◆ TASK OBJECTIVE:
What is needed is a verbatim copy of each record below.

◆ SOURCE MATERIAL:
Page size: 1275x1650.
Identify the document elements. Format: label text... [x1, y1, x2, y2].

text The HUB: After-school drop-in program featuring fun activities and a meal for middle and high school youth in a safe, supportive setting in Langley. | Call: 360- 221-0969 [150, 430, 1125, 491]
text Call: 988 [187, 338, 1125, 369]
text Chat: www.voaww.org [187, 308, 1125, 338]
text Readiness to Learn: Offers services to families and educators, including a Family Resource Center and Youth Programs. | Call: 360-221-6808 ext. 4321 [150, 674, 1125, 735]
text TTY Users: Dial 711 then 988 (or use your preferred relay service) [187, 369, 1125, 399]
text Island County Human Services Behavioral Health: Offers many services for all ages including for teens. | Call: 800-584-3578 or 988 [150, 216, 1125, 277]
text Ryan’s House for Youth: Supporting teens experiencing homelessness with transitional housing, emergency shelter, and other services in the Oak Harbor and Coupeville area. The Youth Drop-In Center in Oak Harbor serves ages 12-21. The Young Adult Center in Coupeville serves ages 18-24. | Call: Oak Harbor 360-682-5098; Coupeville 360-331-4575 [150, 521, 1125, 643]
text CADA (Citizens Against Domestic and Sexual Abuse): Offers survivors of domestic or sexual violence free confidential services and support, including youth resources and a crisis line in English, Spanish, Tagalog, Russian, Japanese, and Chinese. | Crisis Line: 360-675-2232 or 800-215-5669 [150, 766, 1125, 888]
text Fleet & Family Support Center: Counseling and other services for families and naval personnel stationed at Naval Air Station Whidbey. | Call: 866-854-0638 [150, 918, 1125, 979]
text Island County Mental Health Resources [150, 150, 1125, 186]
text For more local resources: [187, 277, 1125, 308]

◆ EXERCISE SOLUTION:
Page size: 1275x1650.
Identify the document elements. Format: label text... [x1, y1, x2, y2].

text The HUB: After-school drop-in program featuring fun activities and a meal for middle and high school youth in a safe, supportive setting in Langley. | Call: 360- 221-0969 [150, 430, 1125, 491]
text Call: 988 [187, 338, 1125, 369]
text Chat: www.voaww.org [187, 308, 1125, 338]
text Readiness to Learn: Offers services to families and educators, including a Family Resource Center and Youth Programs. | Call: 360-221-6808 ext. 4321 [150, 674, 1125, 735]
text TTY Users: Dial 711 then 988 (or use your preferred relay service) [187, 369, 1125, 399]
text Island County Human Services Behavioral Health: Offers many services for all ages including for teens. | Call: 800-584-3578 or 988 [150, 216, 1125, 277]
text Ryan’s House for Youth: Supporting teens experiencing homelessness with transitional housing, emergency shelter, and other services in the Oak Harbor and Coupeville area. The Youth Drop-In Center in Oak Harbor serves ages 12-21. The Young Adult Center in Coupeville serves ages 18-24. | Call: Oak Harbor 360-682-5098; Coupeville 360-331-4575 [150, 521, 1125, 643]
text CADA (Citizens Against Domestic and Sexual Abuse): Offers survivors of domestic or sexual violence free confidential services and support, including youth resources and a crisis line in English, Spanish, Tagalog, Russian, Japanese, and Chinese. | Crisis Line: 360-675-2232 or 800-215-5669 [150, 766, 1125, 888]
text Fleet & Family Support Center: Counseling and other services for families and naval personnel stationed at Naval Air Station Whidbey. | Call: 866-854-0638 [150, 918, 1125, 979]
text Island County Mental Health Resources [150, 150, 1125, 186]
text For more local resources: [187, 277, 1125, 308]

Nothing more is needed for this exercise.